Since returning to the classroom, Hamric said she has put an emphasis on active learning experiences. She talks about being an active listener, and listening with your whole body.
Her favorite activity with students is a service learning project students do in fourth grade. They put on a cross country ski-athon to raise money to offer micro-loans to projects around the world. The loans have supported building toilets in Africa, artists and fishing cooperatives in the Philippines.
They learn about setting goals, persuasive writing and it incorporates the state’s economic standards into the project. It also reminds them how big the world really is.
“Our community is so generous here, and the kids’ eyes in fourth grade are just opening toward the world,” Hamric said. “It’s a project with an authentic purpose. I think that’s where kids get really excited. There’s something real.”
Mark Simmons – First Grade
Mark Simmons is slowly making his way to teaching seniors in high school. He has taught 4-year-olds for four years, 5-year-olds for five years, and is now in his third year teaching 6-year-olds.
“I’m just slowly graduating — it’ll take me forever,” Simmons said with a chuckle.
Simmons likes teaching first graders because they are still filled with wonder when they come to school everyday.
“That genuine motivation of just getting excited to see their friends and to have some story from the weekend that means everything to them that they have to just gush to you,” Simmons said.
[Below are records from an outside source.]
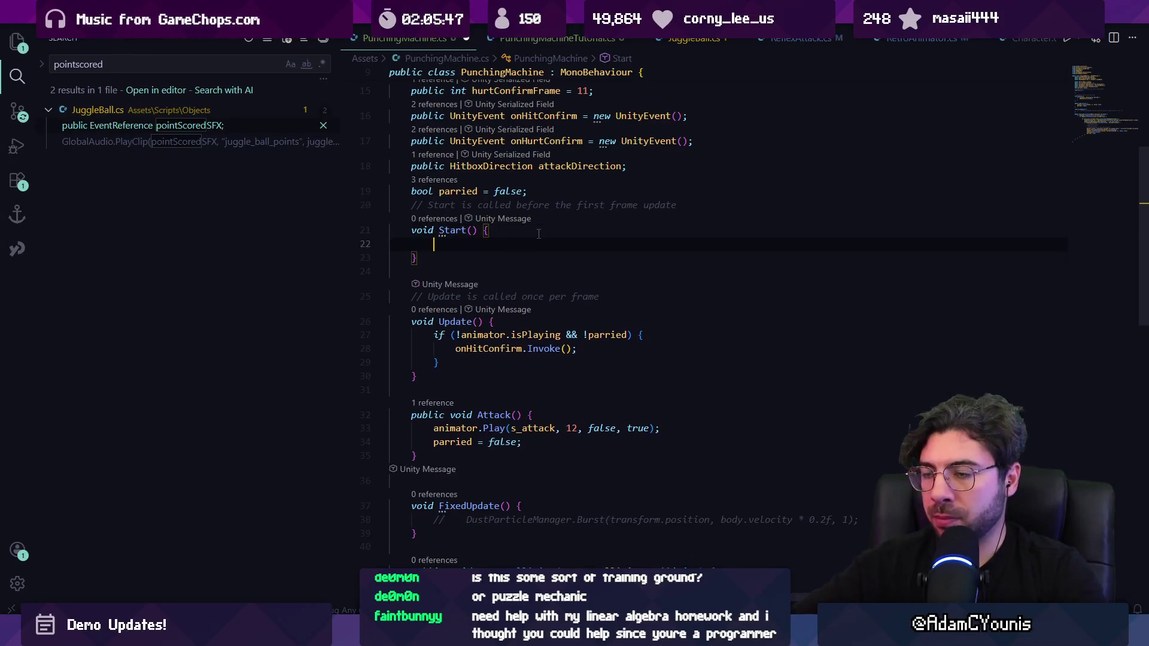
text(AudioClipMixer)
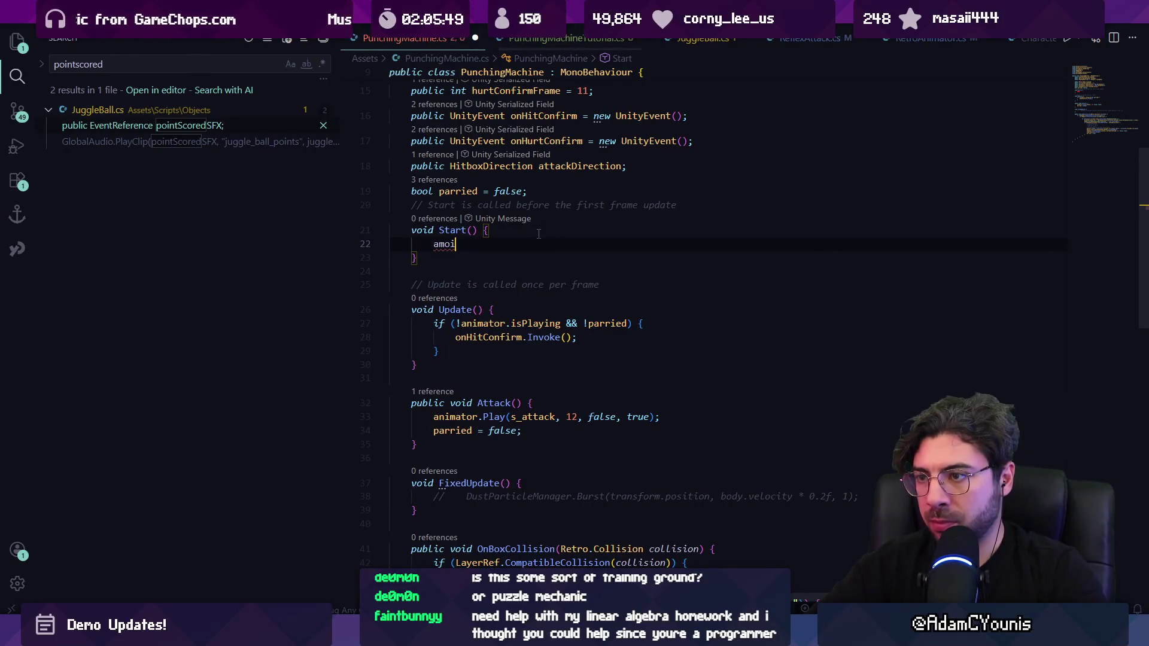
text(oi)
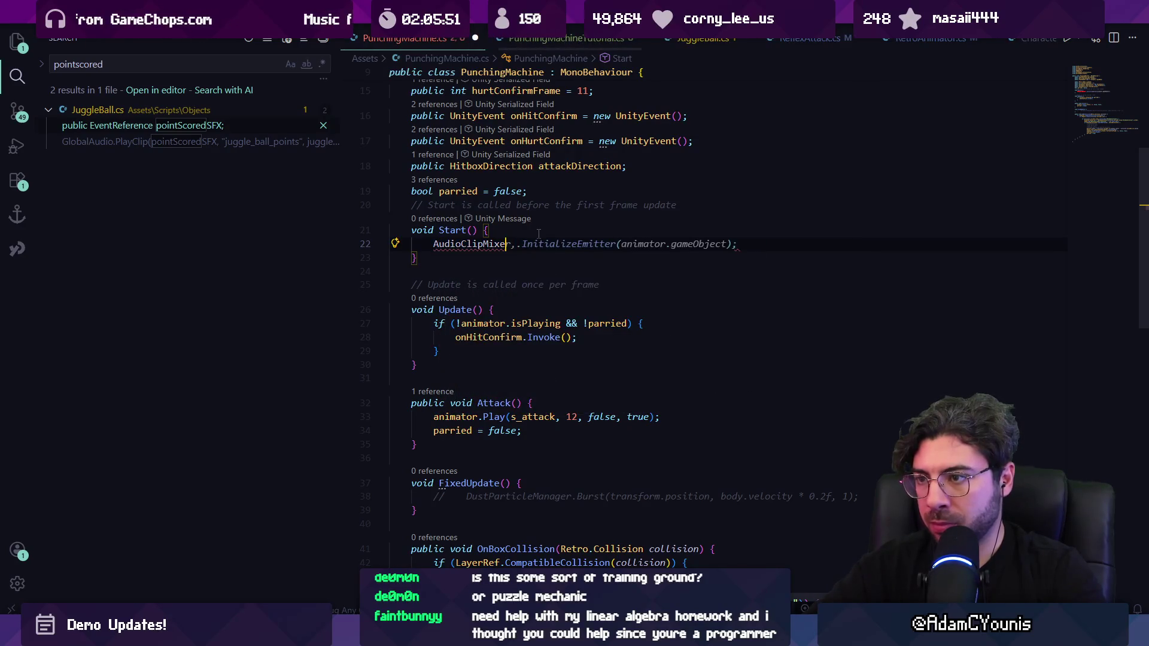
text(imator.on)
The shift to virtual learning was tough on his first graders, who had never used a Chromebook before the machine became their daily classroom. Parents were all looking for something different from him. Some wanted him to entertain their children all day long, and others struggled to get students logged on in the morning.
He transformed his little apartment into a classroom and enlisted his dog as the class’ special helper. He played visual games that could double as math lessons and hung up familiar symbols from the classroom behind him to make students feel more comfortable.
Now back in the classroom, Simmons is emphasizing activities students can do with their hands. They have classroom turtles and do activities with markers on whiteboards, a medium that students are simply more excited to use.
“More paper, pencil things, fine motor skills, cutting, gluing, holding a pencil,” Simmons said. “All those things are still important to me, especially considering all the exposure to technology.”
Simmons said his favorite activity to do with students is to simply have fun, sing songs and play classroom games like dizzy hopscotch. He said he tries to build a relationship with students, and often feels pressure to be a good teacher — “I don’t want to be their first worst teacher.”
Building relationships with parents is crucial as well. Simmons works to offer parents context to the fragmented stories that first graders often go home with. Those relationships have benefitted him.
“There’s the national dialogue that teachers don’t get any respect,” Simmons said. “I think to myself, I’ve never been treated better in my life.”